» **TASK INSTRUCTIONS**: In the case study below about designing a sobriety app, translate this sentence into Spanish: "Design was not the decoration of the product."

» **SELECTED PASSAGE**:
Designing an app that helps people stay sober, from zero to market traction

When I joined Sunflower, there was barely a product. No UX, no UI, no design system, no guidelines.
Just a mission: create a digital companion that could genuinely help people navigate addiction recovery with structure, humanity, and long-term engagement.

My role covered product direction, UX foundations, visual identity, design system creation, and early growth strategy through design.

Original Design

The challenge

Most recovery apps felt clinical, overwhelming, or judgment-heavy. Sunflower needed to feel different:

  • Supportive, not medical
  • Encouraging, not overwhelming
  • Personal, not generic
  • Guided, but never preachy

And we had to build it fast, without sacrificing trust or emotional resonance for a user base going through one of the hardest journeys in their lives.

What I built from scratch

  • Brand identity & tone of voice
  • Full design system (components, typography, interaction rules, accessibility standards)
  • Core app UX: sobriety tracker, milestones, journaling, cravings support, AI chat companion
  • User engagement loops (habits, reminders, celebratory moments, progress visualization)
  • Pre-launch and post-launch visuals, including App Store assets and social campaigns
  • Design principles focused on emotional safety, consistency, and habit creation

Growth by design

Design directly influenced adoption, retention, and engagement. Some of the results we tracked in the first 6 months after launch:

  • 90% week-over-week user growth during the first 10 weeks
  • 68% onboarding completion rate (industry average for wellness apps is ~35-40%)
  • 42% of users active after 30 days, 2.3x higher than the category average (≈18%)
  • Average session time: 6 min 40 sec, unusually high for a mental health utility app
  • 3.8 interactions per day per active user, mostly journaling + craving support
  • Referral traffic increased 27% driven by shareable milestone and progress cards
  • App Store rating hit 4.8 in the first 60 days, based on emotional impact, not features

Key takeaway

Sunflower didn’t succeed just because it tracked sobriety.
It succeeded because it felt safe, felt human, and met people where they were.

Design was not the decoration of the product. It was the product.

» **SUPPLIED DATA**:
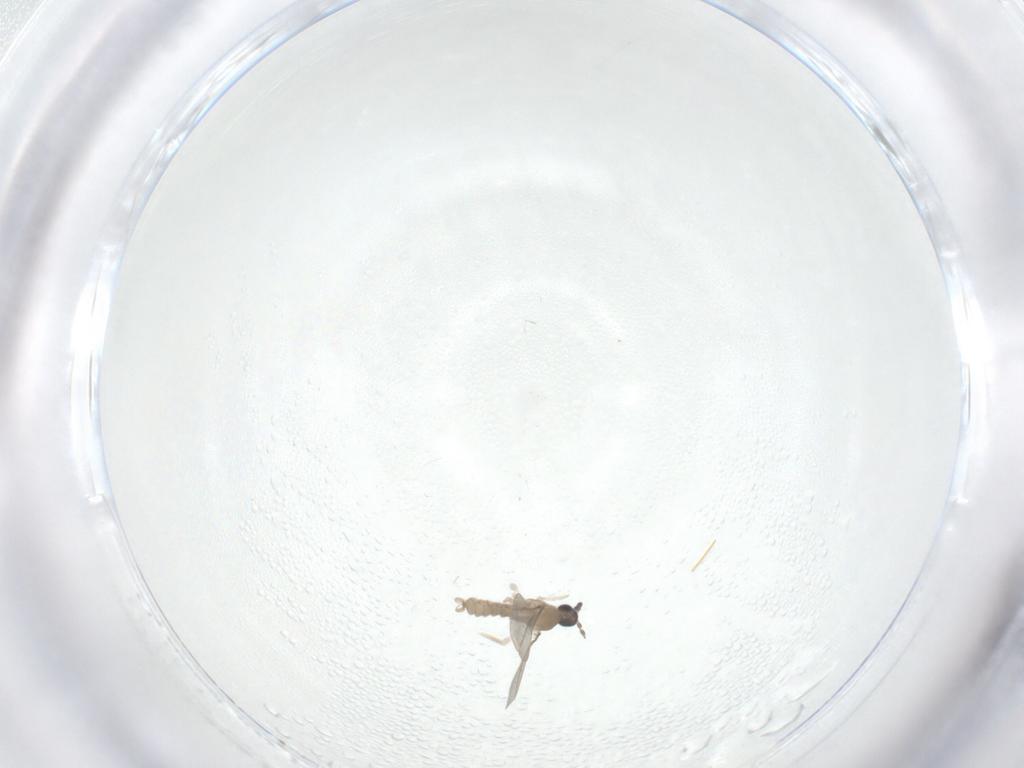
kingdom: Animalia
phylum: Arthropoda
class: Insecta
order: Diptera
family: Cecidomyiidae
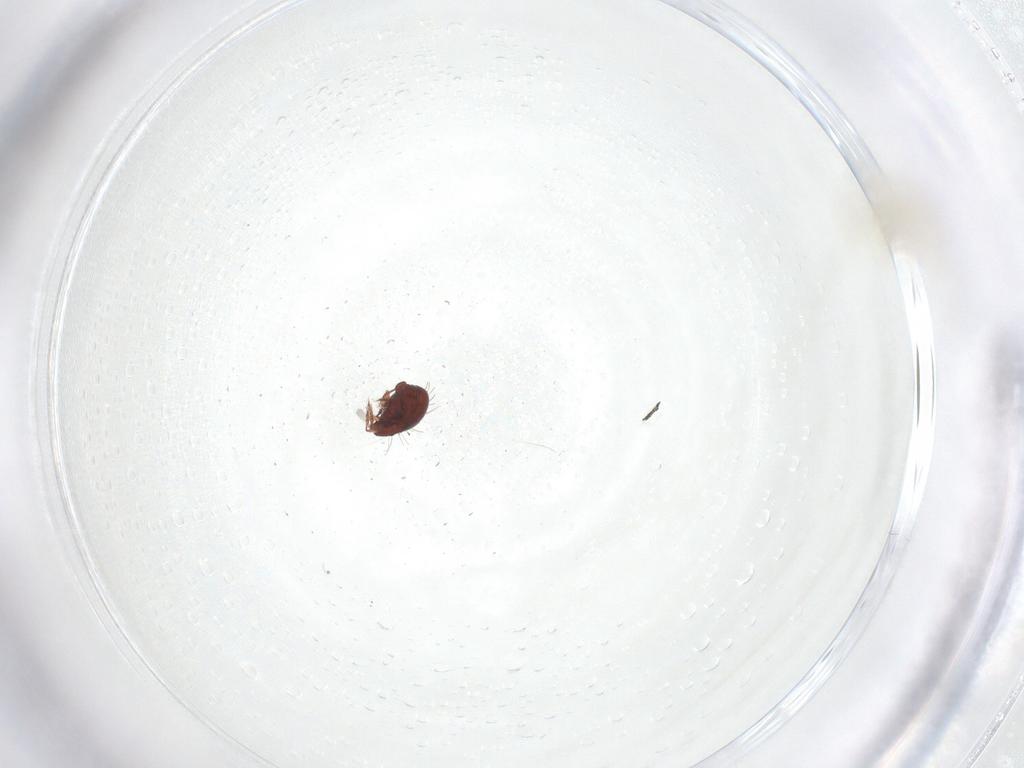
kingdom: Animalia
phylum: Arthropoda
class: Arachnida
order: Sarcoptiformes
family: Caloppiidae
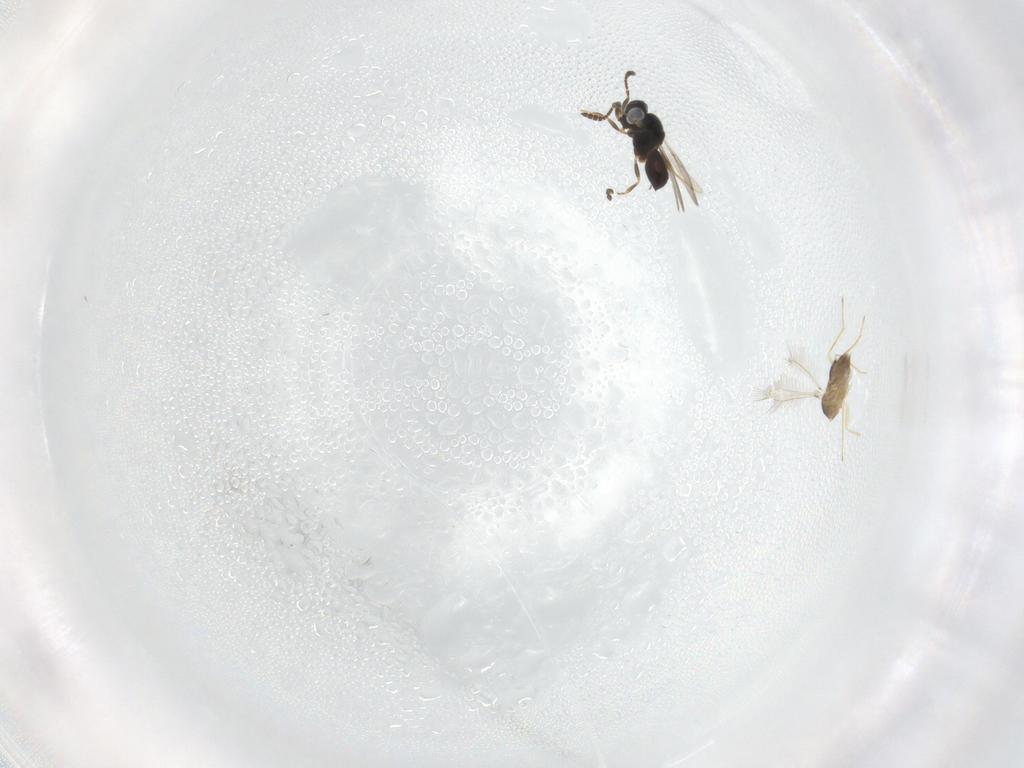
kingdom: Animalia
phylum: Arthropoda
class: Insecta
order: Hymenoptera
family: Scelionidae
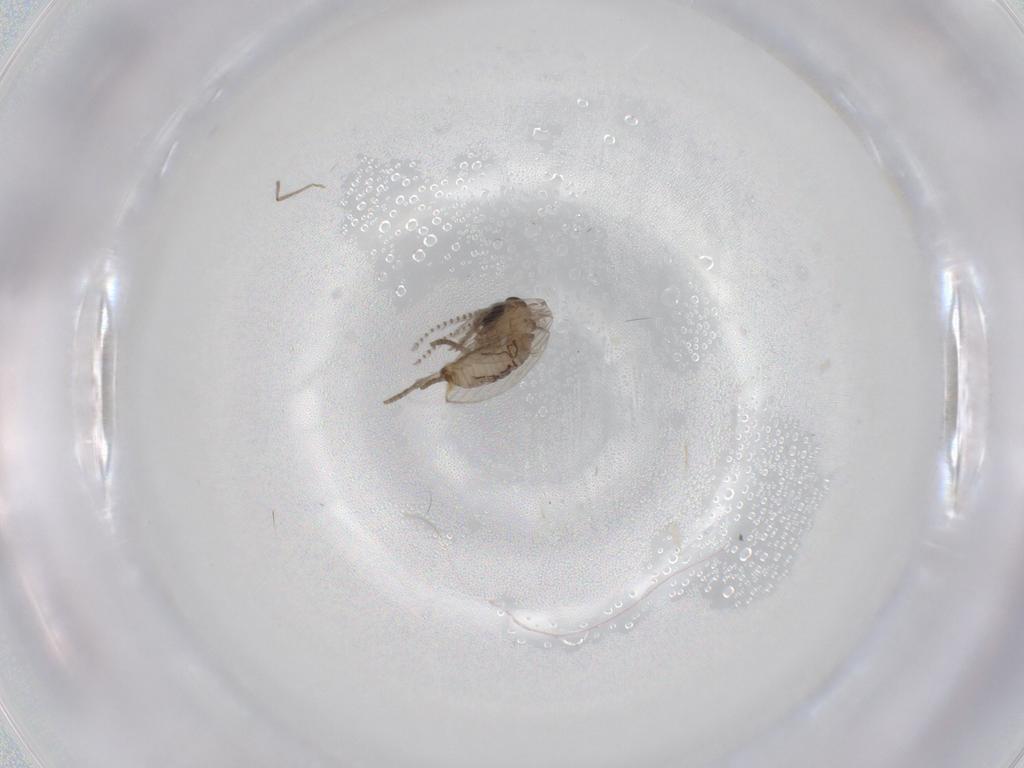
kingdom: Animalia
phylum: Arthropoda
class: Insecta
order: Diptera
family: Psychodidae
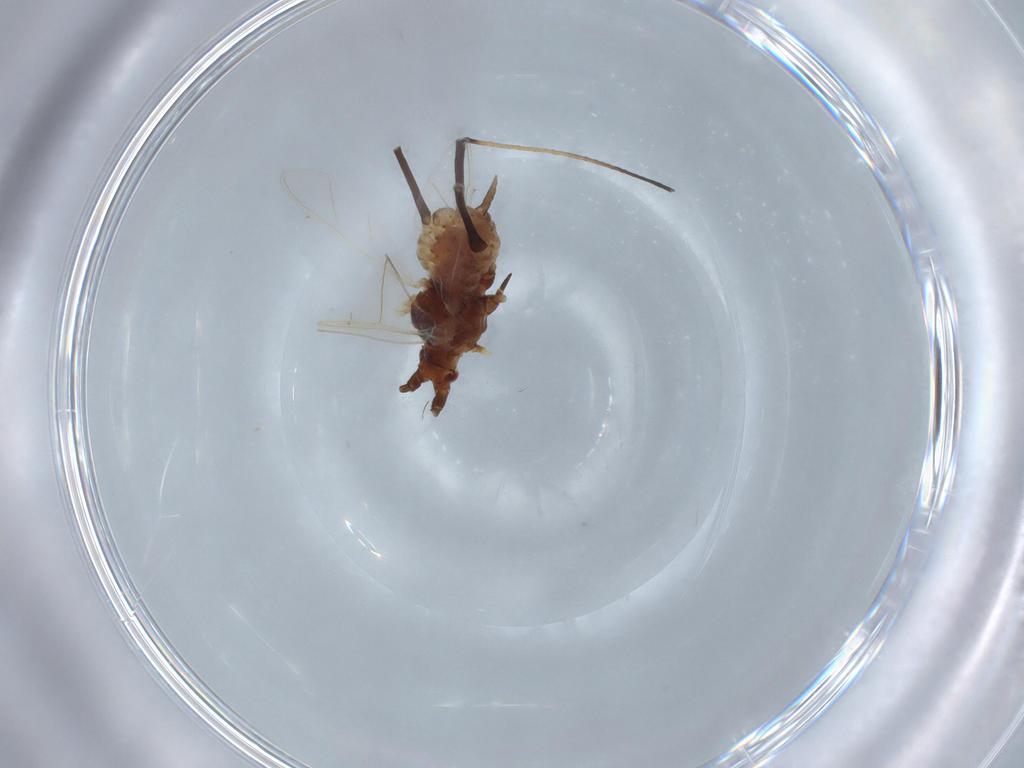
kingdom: Animalia
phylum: Arthropoda
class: Insecta
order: Hemiptera
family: Aphididae
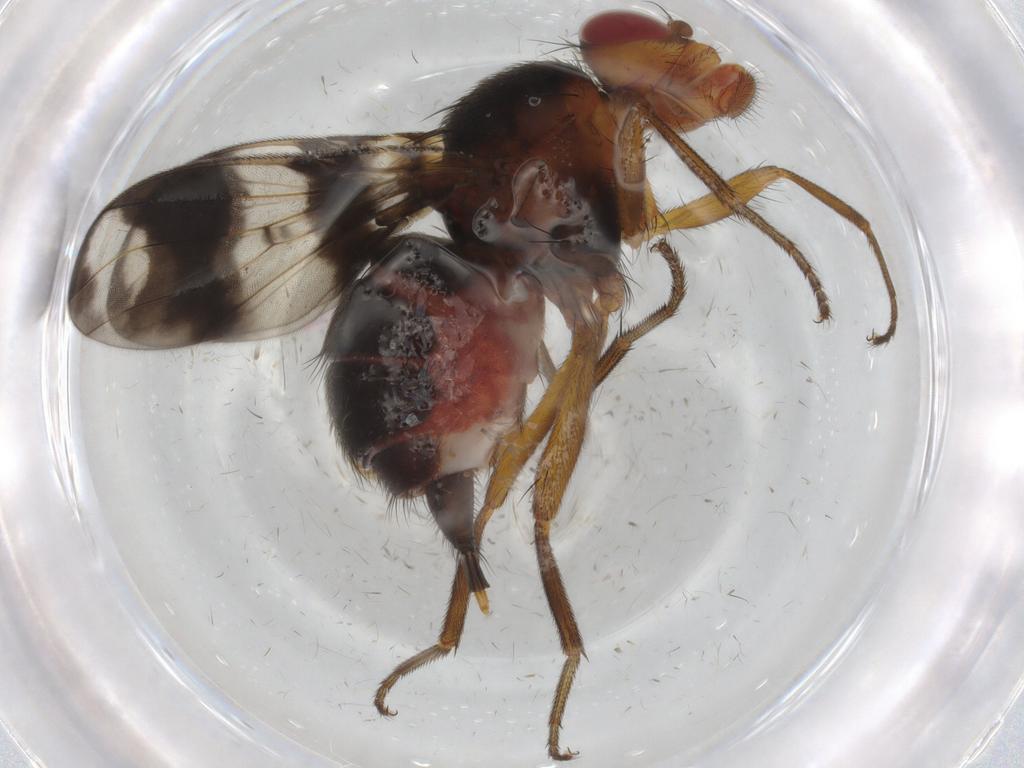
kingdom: Animalia
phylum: Arthropoda
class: Insecta
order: Diptera
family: Richardiidae
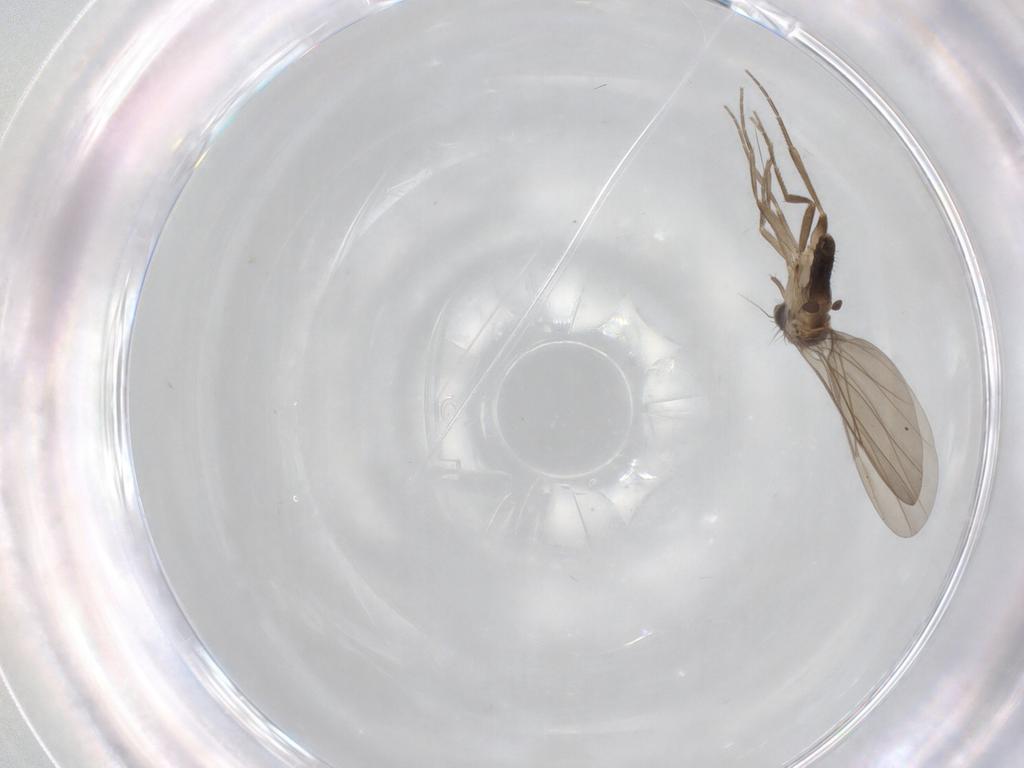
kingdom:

» **ANSWER SPACE**: El diseño no era la decoración del producto.